Grand Challenges are complex problems that have no clear solutions. For USAID, these Grand Challenges include battling and curing Ebola and Zika, securing water for food, and having all children reading, among others. The United Nations addresses a variety of Grand Challenges in the Sustainable Development Goals, ranging from the elimination of poverty to affordable and clean energy to partnership for the goals.
Looking at the name, the two words “Grand” and “Challenge” are heavy, serious words. These words can overwhelm and overpower people. While “grand” does mean large in size, it also means magnificent in appearance and style. Similarly, “challenge” can denote something is hard to overcome, but it also means something that tests abilities. So while this phrase can mean large problems that are hard to overcome, it can also mean magnificent ways to test someone’s abilities. That is what organizations like the UN and USAID are doing: they are testing us, as a society, in our abilities to solve issues that we face every day.
These grand challenges have been used to frame the end of some of the world’s largest problems, like climate change or poverty. These frameworks make it so that we, as a society, see the means to the end – collaboration.
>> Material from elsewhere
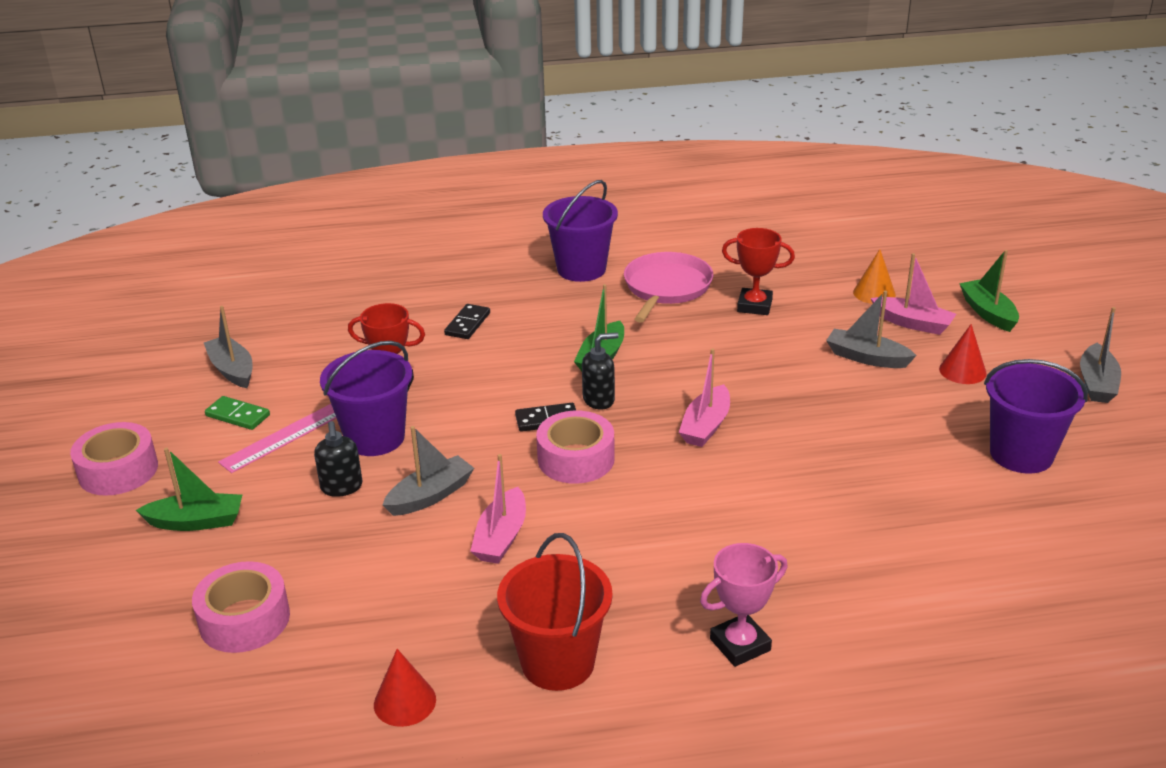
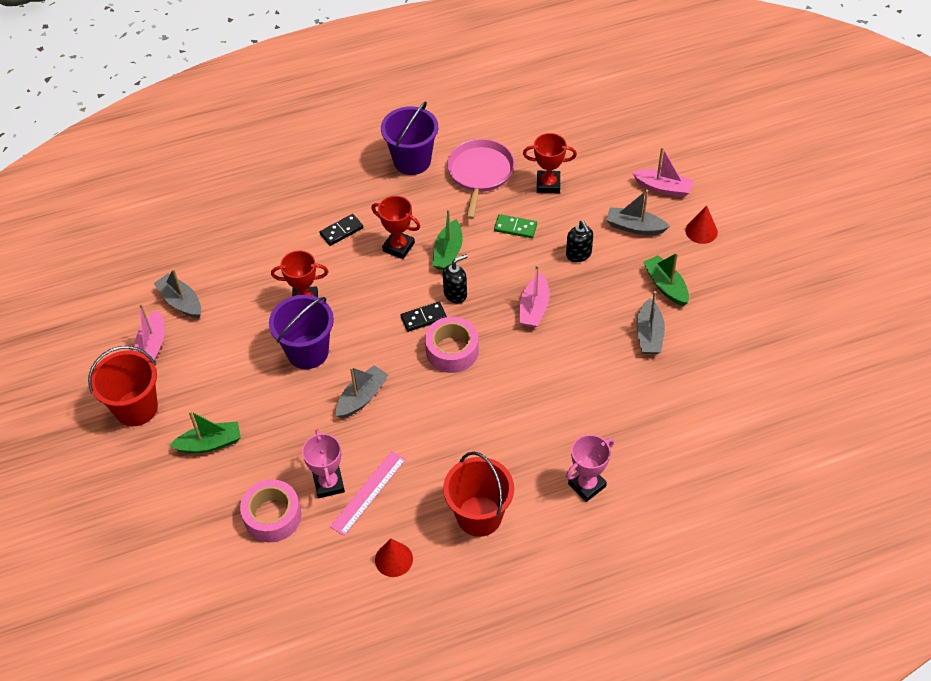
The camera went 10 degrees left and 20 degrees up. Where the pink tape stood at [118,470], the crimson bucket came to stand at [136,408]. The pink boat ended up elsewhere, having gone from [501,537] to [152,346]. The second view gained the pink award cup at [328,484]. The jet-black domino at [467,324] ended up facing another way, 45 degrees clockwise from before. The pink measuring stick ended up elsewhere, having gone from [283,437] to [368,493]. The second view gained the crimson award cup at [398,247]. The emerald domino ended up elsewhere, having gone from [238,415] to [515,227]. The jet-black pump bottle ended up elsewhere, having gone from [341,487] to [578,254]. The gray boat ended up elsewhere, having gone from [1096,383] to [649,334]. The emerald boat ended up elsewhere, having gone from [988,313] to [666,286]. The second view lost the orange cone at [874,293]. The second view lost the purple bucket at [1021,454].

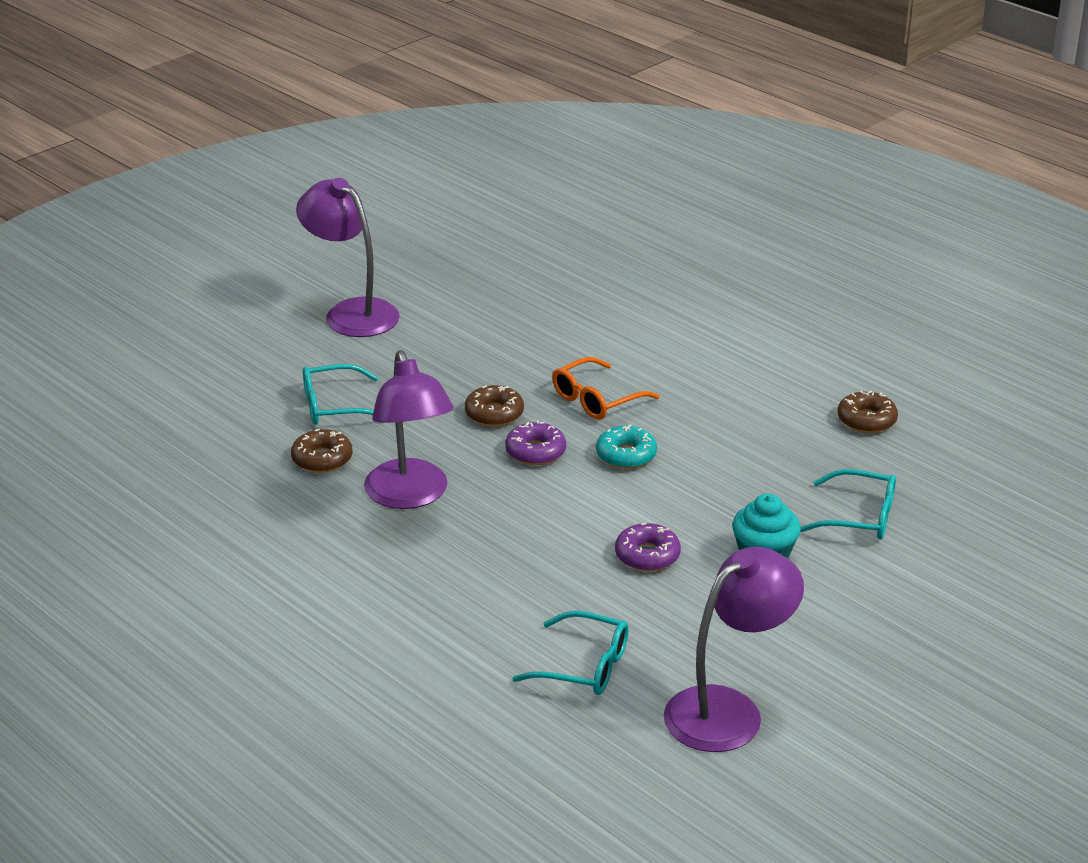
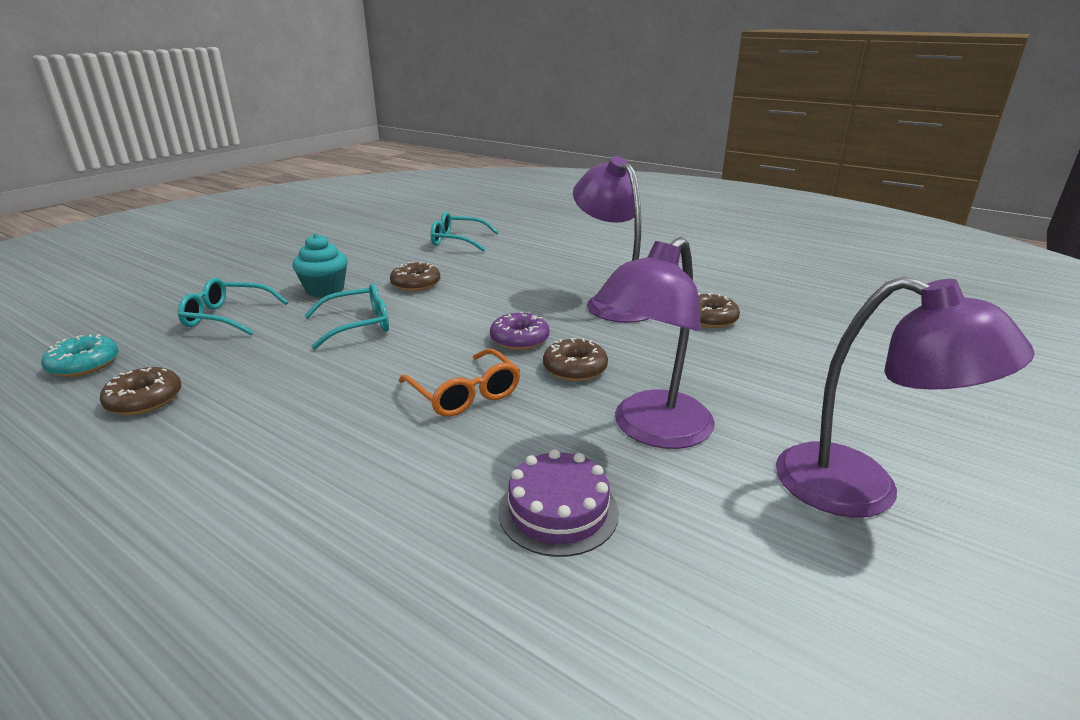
The camera went 170 degrees right and 5 degrees down. The turquoise donut ended up elsewhere, having gone from [626,455] to [84,364]. The turquoise spectacles ended up elsewhere, having gone from [335,406] to [358,325]. What was the purple donut at [647,555] turned into the brown donut at [416,284]. The orange spectacles at [596,399] ended up facing another way, 105 degrees clockwise from before. The second view gained the purple layer cake at [558,511]. The purple desk lamp ended up elsewhere, having gone from [728,710] to [651,430].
This directly relates back to SDG 17: partnership. The rest of the goals tackle specific problems like poverty and hunger, but this final goal, number 17, tells us how to accomplish the rest: through partnerships. By framing it in a way that we believe that collaboration and teamwork is needed for success, it involves more people than it would if it solely dictated that we have to do x, y, and z in order to overcome the issue.
Grand Challenges exist on a local, state, federal, regional, and global scale. Each level has different challenges that it must solve and overcome. For example, the city of Bangor, ME might have accessible public transportation as a grand challenge. The state of Maine might not view this specific issue as a grand challenge, but might focus on accessibility for Medicare and Medicaid. On the federal level, a grand challenge is combatting drug trafficking. On a regional level, a grand challenge is migration within the region (people leaving country A to go to country B, etc.). On a global level, the grand challenges in the SDGs are some of the most prominent. On each stage of government and on each level of the scale, there will be overlap in grand challenges. Accessible public transportation is a grand challenge in Bangor, ME, but it is also one on the federal level with the idea that more big cities need better and more accessible public transportation. This is also reflected in SDGs 9 and 11.
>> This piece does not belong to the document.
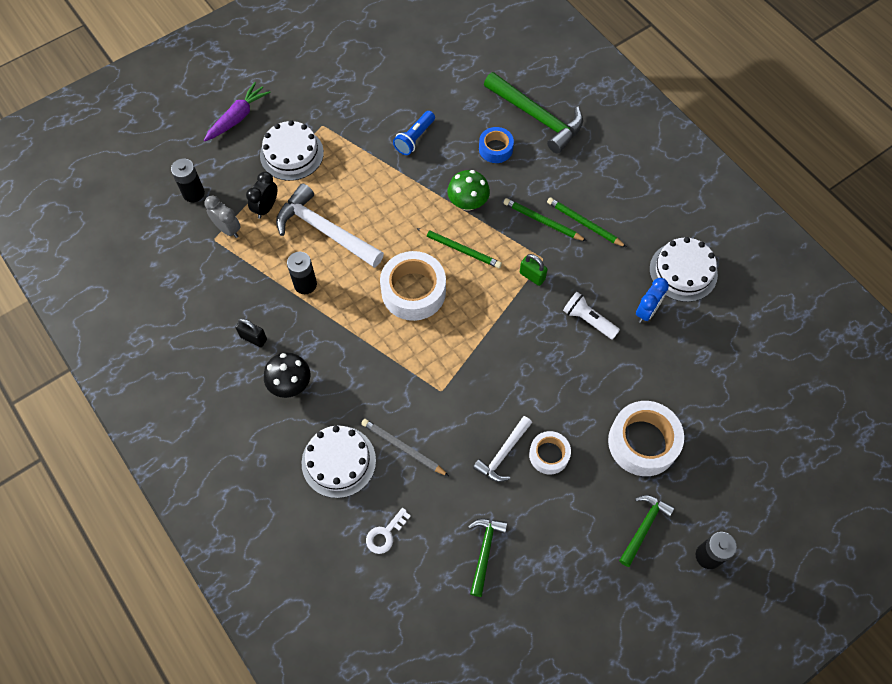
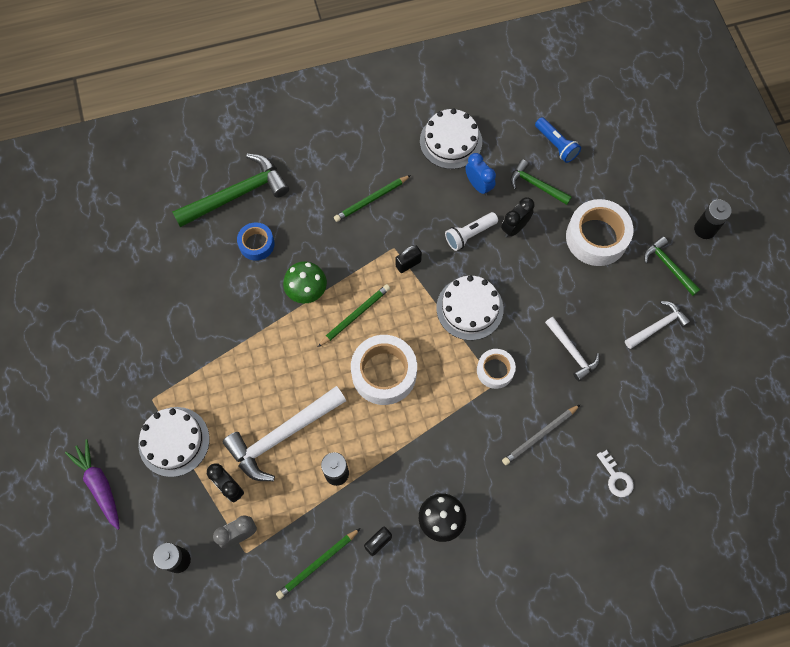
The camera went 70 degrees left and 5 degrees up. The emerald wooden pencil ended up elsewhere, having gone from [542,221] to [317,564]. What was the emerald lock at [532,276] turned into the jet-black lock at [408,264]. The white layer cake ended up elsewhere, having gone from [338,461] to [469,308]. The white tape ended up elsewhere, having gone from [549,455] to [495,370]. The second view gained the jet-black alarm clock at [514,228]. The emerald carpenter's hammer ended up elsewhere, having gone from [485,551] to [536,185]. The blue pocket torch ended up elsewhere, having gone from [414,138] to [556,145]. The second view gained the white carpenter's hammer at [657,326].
Continuing with the challenge of accessible public transportation, a variety of organizations—governmental, non-governmental, and inter-governmental—have come together to try and solve this problem. One example of this MetroAccess in the Washington Metro Area Transit Authority (WMATA, commonly referred to as Metro). When living in both Spain and Costa Rica, I did not see the same efforts put in for people who needed transit to be accessible. In Madrid, many of the metro stations are not accessible, but they do have a plan in place to make them so. The buses are not all accessible, but they are making progress into making them so. In Costa Rica, many people use buses to travel around, but a majority of these buses were not accessible. This has not been a priority for Costa Rica, with not a large need for accessible transportation, but even one person provides justification for need.